→ **Source text**:
I’m spending this day, 9/11, our national day of remembrance, in gratitude.
I am being mindful of all that has happened to this country, and to other nations since 2001.
I’m giving thanks for those who gave their lives to save others on 9/11, 2001. Some call them first responders. Let’s just call them heroes.
I’m giving thanks for the selflessness of so many who helped that day, and for the many who have helped this nation rebuild since then.
I’m grateful for those who helped us heal.
I’m thankful for those who have kept us safe, for the many people whose identities are never known to the public, who work tirelessly to protect this country. They sacrifice much; we don’t often give them much thought.
As I begin this National Day of Service and Remembrance, I promise to serve.
I promise to be mindful that the women and men I’ll meet today — wounded warriors — risk everything to protect us, and keep this country safe.
I am mindful today, as always, of the many who saved my life in post-9/11 Afghanistan — from Army medics and soldiers to Air Force officers to some of the best trauma surgeons in the world.
Those Americans are the reason I’m here. They gave my family hope, and that’s why I live in gratitude, every day.
On 9/11, I am concentrating on one of the best words in any language: Thanks.
Kathleen Kenna is a rehabilitation counselor who works with wounded warriors.

→ **Data for review**:
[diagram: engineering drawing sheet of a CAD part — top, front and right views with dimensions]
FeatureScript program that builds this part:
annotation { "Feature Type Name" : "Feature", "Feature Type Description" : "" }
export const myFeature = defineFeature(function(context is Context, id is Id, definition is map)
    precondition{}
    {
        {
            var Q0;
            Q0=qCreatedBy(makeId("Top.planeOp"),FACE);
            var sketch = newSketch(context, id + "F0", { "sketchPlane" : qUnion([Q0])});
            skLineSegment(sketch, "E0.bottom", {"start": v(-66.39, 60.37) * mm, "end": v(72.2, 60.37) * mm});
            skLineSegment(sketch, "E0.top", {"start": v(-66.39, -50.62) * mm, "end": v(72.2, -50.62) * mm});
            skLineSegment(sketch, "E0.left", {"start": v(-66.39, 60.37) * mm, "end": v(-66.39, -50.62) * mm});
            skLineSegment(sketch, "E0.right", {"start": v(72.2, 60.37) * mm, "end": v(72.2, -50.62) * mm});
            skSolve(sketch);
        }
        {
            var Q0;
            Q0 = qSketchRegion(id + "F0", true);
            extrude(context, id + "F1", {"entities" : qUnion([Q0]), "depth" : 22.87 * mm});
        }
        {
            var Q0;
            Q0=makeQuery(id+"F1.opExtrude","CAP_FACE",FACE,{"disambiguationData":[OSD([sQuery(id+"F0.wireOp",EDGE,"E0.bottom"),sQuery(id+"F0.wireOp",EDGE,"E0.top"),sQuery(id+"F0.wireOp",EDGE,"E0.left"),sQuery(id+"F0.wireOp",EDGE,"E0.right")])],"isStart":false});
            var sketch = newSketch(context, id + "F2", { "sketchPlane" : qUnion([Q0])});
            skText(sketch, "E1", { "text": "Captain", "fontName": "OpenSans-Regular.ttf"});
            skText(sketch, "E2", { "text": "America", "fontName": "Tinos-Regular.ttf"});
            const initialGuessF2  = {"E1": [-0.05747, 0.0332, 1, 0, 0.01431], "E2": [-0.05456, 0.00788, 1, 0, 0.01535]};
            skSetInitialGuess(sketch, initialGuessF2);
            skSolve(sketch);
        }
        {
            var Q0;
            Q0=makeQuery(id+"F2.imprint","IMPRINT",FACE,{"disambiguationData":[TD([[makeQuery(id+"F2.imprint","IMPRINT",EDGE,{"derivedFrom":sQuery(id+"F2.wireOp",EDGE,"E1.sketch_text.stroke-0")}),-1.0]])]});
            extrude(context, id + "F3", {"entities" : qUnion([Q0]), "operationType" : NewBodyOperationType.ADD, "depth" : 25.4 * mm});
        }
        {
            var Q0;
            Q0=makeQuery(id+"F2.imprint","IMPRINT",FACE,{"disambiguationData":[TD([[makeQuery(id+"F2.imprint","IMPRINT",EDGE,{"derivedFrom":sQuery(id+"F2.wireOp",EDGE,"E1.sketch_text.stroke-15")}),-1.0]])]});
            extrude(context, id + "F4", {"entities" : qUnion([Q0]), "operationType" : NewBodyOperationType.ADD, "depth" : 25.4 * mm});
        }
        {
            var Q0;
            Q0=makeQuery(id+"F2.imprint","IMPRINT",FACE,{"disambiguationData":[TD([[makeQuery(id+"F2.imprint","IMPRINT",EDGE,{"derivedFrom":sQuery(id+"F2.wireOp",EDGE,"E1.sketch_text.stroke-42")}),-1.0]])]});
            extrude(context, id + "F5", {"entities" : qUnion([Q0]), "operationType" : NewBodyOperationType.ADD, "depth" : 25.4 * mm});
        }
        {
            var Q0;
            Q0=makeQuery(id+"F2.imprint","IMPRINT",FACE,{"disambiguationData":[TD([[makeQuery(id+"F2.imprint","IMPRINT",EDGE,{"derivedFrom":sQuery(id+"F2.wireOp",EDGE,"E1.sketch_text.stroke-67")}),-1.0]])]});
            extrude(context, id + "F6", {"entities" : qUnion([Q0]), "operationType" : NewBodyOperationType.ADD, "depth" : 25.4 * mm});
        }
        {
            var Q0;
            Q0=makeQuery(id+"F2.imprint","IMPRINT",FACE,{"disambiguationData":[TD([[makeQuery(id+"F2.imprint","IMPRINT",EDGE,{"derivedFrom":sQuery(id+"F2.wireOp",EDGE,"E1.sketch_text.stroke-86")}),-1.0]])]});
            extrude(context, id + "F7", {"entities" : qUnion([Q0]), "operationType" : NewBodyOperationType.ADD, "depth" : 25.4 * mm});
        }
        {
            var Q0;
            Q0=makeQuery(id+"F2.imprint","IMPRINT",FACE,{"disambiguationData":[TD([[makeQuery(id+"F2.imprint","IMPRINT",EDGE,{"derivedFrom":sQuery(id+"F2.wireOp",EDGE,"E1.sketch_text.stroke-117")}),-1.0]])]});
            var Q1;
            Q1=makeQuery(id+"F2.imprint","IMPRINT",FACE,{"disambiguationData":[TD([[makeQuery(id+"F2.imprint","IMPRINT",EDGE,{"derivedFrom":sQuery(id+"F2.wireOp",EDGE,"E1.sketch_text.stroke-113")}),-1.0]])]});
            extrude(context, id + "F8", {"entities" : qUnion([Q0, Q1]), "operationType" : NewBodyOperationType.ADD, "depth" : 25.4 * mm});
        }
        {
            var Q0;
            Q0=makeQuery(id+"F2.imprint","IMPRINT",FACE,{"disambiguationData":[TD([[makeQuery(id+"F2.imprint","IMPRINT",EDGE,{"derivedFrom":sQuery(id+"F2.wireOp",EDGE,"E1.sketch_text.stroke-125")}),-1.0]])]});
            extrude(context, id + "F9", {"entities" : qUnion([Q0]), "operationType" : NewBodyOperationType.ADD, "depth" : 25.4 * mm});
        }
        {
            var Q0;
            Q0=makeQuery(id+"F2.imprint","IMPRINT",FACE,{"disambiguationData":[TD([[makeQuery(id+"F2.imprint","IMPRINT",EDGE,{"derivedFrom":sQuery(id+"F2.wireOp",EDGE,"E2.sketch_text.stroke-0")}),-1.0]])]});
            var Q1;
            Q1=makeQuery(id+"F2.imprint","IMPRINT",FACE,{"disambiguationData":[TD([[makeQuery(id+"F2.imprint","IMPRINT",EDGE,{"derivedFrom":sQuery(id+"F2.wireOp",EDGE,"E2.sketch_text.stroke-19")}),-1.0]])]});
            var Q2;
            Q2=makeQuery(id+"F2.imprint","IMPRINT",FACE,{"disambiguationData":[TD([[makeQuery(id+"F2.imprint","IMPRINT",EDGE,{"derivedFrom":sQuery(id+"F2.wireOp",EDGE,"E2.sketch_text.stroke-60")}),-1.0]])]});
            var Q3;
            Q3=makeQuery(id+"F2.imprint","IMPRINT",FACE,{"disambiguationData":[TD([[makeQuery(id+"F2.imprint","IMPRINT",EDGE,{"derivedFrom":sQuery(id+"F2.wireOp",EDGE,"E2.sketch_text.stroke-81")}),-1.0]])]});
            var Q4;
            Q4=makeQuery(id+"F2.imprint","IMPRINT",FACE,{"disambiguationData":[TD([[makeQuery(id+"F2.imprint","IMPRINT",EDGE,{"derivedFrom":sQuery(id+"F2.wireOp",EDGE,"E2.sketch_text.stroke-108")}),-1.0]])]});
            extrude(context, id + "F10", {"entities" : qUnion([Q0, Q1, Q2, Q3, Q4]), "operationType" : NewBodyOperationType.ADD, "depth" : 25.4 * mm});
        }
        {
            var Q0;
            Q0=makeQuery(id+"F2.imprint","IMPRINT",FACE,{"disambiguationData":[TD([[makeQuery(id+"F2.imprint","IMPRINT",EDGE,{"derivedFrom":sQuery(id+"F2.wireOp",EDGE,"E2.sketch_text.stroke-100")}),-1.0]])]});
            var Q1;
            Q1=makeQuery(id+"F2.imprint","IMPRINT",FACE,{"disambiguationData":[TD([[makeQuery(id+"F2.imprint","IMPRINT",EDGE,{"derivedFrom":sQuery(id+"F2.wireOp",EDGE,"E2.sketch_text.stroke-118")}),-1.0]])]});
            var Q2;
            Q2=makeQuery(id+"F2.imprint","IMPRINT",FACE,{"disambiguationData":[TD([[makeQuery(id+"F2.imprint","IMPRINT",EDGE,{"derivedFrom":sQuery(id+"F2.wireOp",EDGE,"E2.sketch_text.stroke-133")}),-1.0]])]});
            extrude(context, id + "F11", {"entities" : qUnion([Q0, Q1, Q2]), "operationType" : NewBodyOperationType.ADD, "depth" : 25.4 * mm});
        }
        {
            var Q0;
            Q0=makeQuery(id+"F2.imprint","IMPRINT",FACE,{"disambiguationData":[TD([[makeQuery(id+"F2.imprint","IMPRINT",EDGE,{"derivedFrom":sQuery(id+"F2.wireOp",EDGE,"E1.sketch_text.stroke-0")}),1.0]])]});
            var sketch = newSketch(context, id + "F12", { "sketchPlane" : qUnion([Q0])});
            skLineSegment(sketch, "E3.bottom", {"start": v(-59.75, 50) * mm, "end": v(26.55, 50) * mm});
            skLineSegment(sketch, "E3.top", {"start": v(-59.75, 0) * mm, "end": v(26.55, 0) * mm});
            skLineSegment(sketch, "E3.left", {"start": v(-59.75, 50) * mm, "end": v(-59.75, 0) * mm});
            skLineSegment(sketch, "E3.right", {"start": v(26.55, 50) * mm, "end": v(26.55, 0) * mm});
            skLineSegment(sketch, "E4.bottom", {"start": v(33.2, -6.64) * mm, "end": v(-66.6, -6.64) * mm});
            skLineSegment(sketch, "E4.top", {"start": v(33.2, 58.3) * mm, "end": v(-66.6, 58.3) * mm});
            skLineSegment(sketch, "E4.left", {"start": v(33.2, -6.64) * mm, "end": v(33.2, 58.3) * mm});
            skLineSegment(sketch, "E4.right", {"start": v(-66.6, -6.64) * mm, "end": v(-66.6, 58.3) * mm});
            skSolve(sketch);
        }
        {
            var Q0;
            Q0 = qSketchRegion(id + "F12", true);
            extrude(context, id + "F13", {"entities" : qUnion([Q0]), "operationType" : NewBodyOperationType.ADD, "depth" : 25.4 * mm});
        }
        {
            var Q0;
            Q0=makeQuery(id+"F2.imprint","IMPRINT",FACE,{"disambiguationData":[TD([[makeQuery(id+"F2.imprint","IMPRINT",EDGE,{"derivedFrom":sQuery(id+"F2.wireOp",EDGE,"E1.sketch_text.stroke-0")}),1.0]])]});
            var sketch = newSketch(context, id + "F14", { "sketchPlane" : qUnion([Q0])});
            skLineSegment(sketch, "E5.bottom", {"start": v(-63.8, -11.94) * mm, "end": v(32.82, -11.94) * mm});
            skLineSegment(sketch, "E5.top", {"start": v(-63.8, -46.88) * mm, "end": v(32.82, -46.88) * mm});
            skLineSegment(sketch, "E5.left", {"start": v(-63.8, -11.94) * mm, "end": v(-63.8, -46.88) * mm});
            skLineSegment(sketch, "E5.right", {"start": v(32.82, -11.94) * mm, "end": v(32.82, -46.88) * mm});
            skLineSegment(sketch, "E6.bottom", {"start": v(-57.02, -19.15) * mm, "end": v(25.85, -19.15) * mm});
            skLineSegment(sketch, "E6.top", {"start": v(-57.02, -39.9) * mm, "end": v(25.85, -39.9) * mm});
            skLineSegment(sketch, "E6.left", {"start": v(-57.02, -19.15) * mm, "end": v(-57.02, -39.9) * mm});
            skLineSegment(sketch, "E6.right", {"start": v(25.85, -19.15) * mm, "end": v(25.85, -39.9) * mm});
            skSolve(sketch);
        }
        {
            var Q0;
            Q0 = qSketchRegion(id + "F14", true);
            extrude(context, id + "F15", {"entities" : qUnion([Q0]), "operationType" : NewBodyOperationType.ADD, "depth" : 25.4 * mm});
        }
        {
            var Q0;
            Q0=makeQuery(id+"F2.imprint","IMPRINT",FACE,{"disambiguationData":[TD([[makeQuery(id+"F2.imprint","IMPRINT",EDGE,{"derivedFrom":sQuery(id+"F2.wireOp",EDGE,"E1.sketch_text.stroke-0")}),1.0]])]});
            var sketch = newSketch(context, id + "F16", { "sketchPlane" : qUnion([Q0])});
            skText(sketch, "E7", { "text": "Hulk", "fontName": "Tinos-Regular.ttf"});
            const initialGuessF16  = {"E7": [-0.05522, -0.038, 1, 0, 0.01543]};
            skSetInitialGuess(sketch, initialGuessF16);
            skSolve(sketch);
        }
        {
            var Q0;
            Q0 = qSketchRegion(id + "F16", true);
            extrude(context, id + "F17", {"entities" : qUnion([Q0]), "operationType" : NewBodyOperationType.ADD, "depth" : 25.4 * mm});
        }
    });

→ **Problem set**:
1/ From the 9/11 remembrance text, reproduce the passage starting with "I am being mindful" and going on through "them much thought.".
2/ In the 9/11 remembrance text, list every group of people named in the sentence beginning "I am mindful today, as always" as having saved the writer's life.

→ **Task responses**:
1/
I am being mindful of all that has happened to this country, and to other nations since 2001.
I’m giving thanks for those who gave their lives to save others on 9/11, 2001. Some call them first responders. Let’s just call them heroes.
I’m giving thanks for the selflessness of so many who helped that day, and for the many who have helped this nation rebuild since then.
I’m grateful for those who helped us heal.
I’m thankful for those who have kept us safe, for the many people whose identities are never known to the public, who work tirelessly to protect this country. They sacrifice much; we don’t often give them much thought.

2/
- Army medics
- soldiers
- Air Force officers
- some of the best trauma surgeons in the world